- Record excerpts -

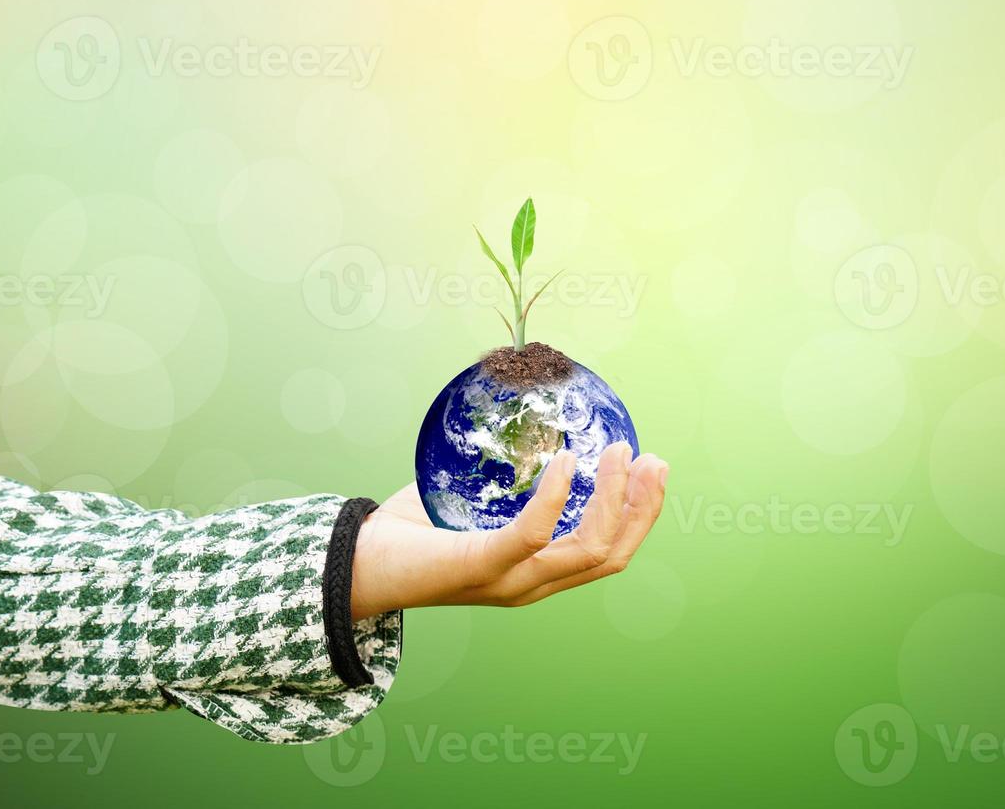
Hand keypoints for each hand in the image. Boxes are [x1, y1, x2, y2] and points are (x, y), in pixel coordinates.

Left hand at [349, 443, 666, 619]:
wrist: (354, 564)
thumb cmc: (410, 529)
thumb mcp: (469, 499)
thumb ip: (502, 474)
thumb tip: (529, 418)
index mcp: (535, 573)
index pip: (607, 553)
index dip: (638, 514)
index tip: (648, 467)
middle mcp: (530, 585)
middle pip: (611, 555)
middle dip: (641, 507)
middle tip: (650, 458)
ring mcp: (508, 582)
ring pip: (587, 549)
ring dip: (612, 498)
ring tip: (618, 453)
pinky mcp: (480, 568)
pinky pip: (533, 536)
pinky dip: (555, 497)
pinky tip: (564, 462)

- Goal of the exercise -
Whenever the word "middle" shows up in a line above, copy that line.

- Answer box -
middle mcp: (530, 585)
middle pip: (611, 555)
middle dip: (641, 507)
middle tip: (650, 458)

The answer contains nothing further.